A port cannot be maintained like that unless you want to spend fruitless hours moving source files around. I tried doing that and it lasted a couple of weeks until I came up with the overlay system.

You'll find this yourself, since I don't think you've realised it yet - but you're going to have to rebuild the *entire* OS (or just enough to fulfill your needs -- because as I've told you, you cannot mix hardware floating point ABI with a soft float ABI user land).
Fortunately the ARM tree was built from the ground up with the grand idea of supporting ARM and other architectures that I was going to port (haha), so generally it's far more flexible; it just (I guess) appears more cumbersome since there's a high degree of abstraction in comparison to the atomic nature of the x86 source tree.

When I was boostrapping the hard float port, I decided to use AlienBOB's work as a base. However, I quickly discovered that his binaries ran on the soft float port. AlienBOB's port is actually using the soft float ABI, but is built for armv7 and uses NEON instructions - so I could not use it as I needed an OS that used the hard float ABI.
You could do the same as he did - build on 14.2 using the soft float ABI and set your CFLAGS to armv6. I don't know if there'll be any fallout from that though.
However, I admit that at this point, my knowledge enters a state of disarray. I don't see how the mix of compiling to use the NEON instruction set yet still using the soft float ABI means that you'd get to use those hard float instructions.

1 members found this post helpful.

I hope so, it's also a pleasure on my side. It's also educative for the rest of the community.

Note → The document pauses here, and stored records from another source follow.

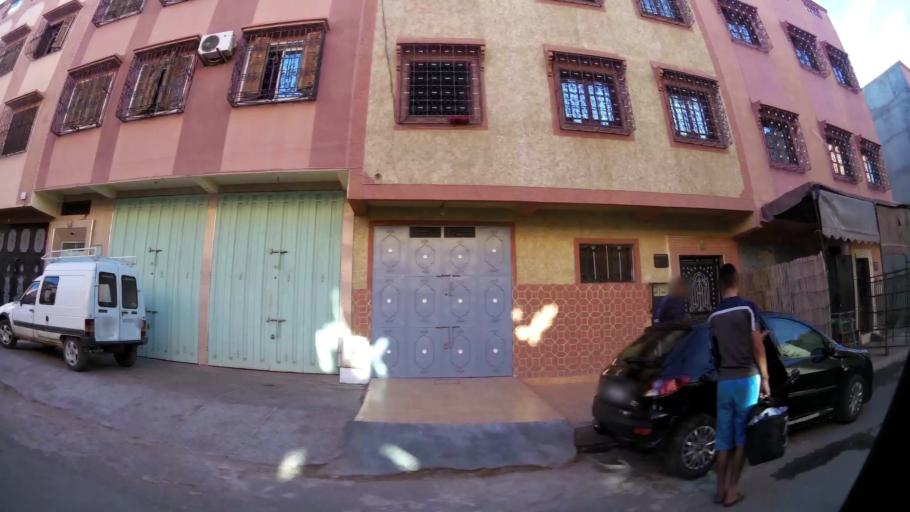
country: MA
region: Marrakech-Tensift-Al Haouz
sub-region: Marrakech
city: Marrakesh
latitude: 31.6162
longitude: -8.0689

Please let me know if I'm too insistent and taking too much of your important time, I'll conform. Well, I'll try

I'm aware of that and you shouldn't care about the armv6 arch that much, it's already obsolete and apart from the Raspberry Foundation, presumably selling Broadcom's armv6 BCM2835 overproduction in the form of Pi Zero, there are no new devices sold with this architecture on the market.

Happy to hear that, it'll sure simplify my work. Besides, I'm not sure I was right in assessing AlienBob's ARM work as "flexible" or centralized. By looking at his scripts I thought he has centralized the architecture CFLAGS in only one file:
http://taper.alienbase.nl/mirrors/al...d_machine.conf
But then, by browsing the SlackBuilds from Slack ARM - current, I got some hardcoded armv7 CFLAGS and your name was not to be found in the header section, but only his. Nevertheless, I'll use your updated SlackBuilds from SlackARM - current.

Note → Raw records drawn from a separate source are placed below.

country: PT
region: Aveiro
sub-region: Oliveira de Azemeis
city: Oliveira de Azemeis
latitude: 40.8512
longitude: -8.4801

Oh, I did! And it scared me!
I'm totally inexperienced in this and just learning now. Actually, by using Slack on x86 for almost 2 decades, I only recompiled (optimized) the kernel (that's only until I reached Intel's multicore architecture and its internal advanced branch-prediction&co, after which it was useless to recompile) and my own services in the "parallel world" /usr/local userland space, and never touched the "all holly" compiler or even trying to understand how to bootstrap/build the whole Slack.

Actually, I'd propose to consider such a flexible approach for the future development of Slack ARM. I'm surely you're aware that the ARM architecture is pretty simplistic (compared to x86), efficient too - power consumption, and you don't have the CPU to do much execution code optimization in its cache/buffers/piplines/branch prediction. This optimization should be done by the compiler while building the binaries and this is why you might need to produce already optimized code - thus, having multiple Slack ARM flavors. But that's what Gentoo is doing, isn't it

You're not the only one, please don't feel lonely
At least you have vast experience with bootstrapping / building the OS!

On the NEON SIMD instructions I might have a "profound" question, but I'll address it in another thread.

We should move from this thread - I've opened another one specific with my armv6 "struggles".